Amazon / Utilities / MONEY MANAGER - EXPENSE OR MONEY MANAGEMENT
REVIEW
Money Manager from Content Arcade is a free ledger that does the job and nothing more.
A no-frills expense tracker for Fire tablets — free, ad-supported, and easily confused with the better-known Realbyte app of the same name. Worth knowing which one you installed.
BY THE APP COMRADE DESK · MAY 10, 2026 · 3 MIN READ
Money Manager - Expense or Money management
CONTENT ARCADE APPS
OUR SCORE
6.4
AMAZON
★ 5.0
PRICE
Free
Personal-finance apps on Amazon Fire are a thin field. The Appstore catalogue skews toward kids’ content, casual games, and Kindle-adjacent reading tools, which leaves a Fire HD owner who wants to log a grocery run with surprisingly little to choose from. Into that gap walks Content Arcade Apps’ Money Manager — free, manual, and content to stay small.
It is not the Money Manager you may be thinking of. The well-known one is published by Realbyte Inc., dominates the Play Store finance charts, and is not on Amazon. This is a different app, by a different developer, that happens to share the name. Most of the angry one-star reviews on the listing read like people who only realised that after install.

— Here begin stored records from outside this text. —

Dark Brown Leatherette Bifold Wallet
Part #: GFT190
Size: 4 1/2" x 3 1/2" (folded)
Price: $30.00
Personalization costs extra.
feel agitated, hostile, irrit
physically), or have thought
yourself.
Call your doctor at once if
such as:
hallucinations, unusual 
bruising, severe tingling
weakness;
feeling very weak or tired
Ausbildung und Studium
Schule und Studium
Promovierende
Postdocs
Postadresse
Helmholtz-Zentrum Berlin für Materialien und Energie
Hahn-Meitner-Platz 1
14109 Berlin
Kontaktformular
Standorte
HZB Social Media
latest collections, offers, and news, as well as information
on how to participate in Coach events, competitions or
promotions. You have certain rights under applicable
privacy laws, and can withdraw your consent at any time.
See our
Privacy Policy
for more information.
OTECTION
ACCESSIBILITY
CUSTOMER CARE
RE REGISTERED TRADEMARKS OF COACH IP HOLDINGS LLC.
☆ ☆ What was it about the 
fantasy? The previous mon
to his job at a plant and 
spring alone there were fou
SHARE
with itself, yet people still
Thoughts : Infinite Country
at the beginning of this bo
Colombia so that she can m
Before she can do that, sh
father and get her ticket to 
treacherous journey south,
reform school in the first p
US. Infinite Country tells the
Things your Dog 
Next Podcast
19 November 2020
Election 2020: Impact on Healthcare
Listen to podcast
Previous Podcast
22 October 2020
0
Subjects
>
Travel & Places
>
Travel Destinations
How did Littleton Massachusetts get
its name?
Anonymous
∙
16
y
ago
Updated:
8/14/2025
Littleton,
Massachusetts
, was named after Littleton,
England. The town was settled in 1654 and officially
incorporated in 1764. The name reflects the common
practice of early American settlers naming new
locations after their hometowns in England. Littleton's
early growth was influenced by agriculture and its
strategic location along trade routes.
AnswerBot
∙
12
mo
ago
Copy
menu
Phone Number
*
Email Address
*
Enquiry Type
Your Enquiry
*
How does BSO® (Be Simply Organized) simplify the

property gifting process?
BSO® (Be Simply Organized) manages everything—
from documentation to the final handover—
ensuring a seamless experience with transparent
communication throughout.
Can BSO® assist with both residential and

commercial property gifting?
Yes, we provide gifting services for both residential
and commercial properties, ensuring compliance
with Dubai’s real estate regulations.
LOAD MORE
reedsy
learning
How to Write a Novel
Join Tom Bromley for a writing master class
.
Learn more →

Taken on its own terms, it is a ledger with categories, charts, and a free price tag — which on Amazon Fire is more than most rivals manage. Whether that is enough depends on how long you plan to keep using it.
It is a ledger with categories, charts, and a free price tag — which on Amazon Fire is more than most rivals manage.
FEATURES
The app is a single-currency manual ledger. Add an expense or an income entry, assign it to a category, and the running totals roll up into daily, weekly, and monthly views. Categories come pre-seeded with the usual list — food, transport, bills, entertainment — and can be edited or extended. A pie chart breaks spending down by category for the current period.
There is no bank-account linking, no receipt OCR, no shared-budget sync, no cross-device backup tied to an account. Data lives on the device. Exports are limited to what you can read off the screen. Reports are confined to the built-in chart view and a transactions list filtered by date range.
MISSION ACCOMPLISHED
Entry is fast. The keypad-style amount input and the flat category grid mean a coffee or a bus fare can be logged in under five seconds, which is the only metric that matters for an app of this kind. The free price tag, on a store where most personal-finance apps either don't exist or want a subscription, is the other genuine win.
The category pie chart, while basic, is legible at a glance on a 10-inch Fire HD screen — which is more than can be said for several rivals that ship desktop-density UI onto tablet hardware.
ROOM TO IMPROVE
The name is a problem. There is a much better-known "Money Manager" by Realbyte Inc. on Google Play and the App Store, and a portion of one-star reviews on every store appear to come from users who installed the wrong one. This app is by Content Arcade Apps and is a different product entirely; the listing does little to disambiguate.
Beyond the naming, the limits show fast. No cloud backup means a factory reset wipes months of entries. No CSV export means migrating to a real personal-finance app later is a manual retyping job. The chart view is the only report on offer — there is no trend line, no year-over-year comparison, no budget-versus-actual.
CONCLUSION
Worth installing if you want a free, offline, tap-and-go expense log on a Fire tablet and you understand it will never grow into anything more sophisticated. Anyone planning to track finances across years, devices, or currencies should look at the Realbyte Money Manager on Google Play instead, or budget for a paid app. The score reflects what it is, not what its name suggests.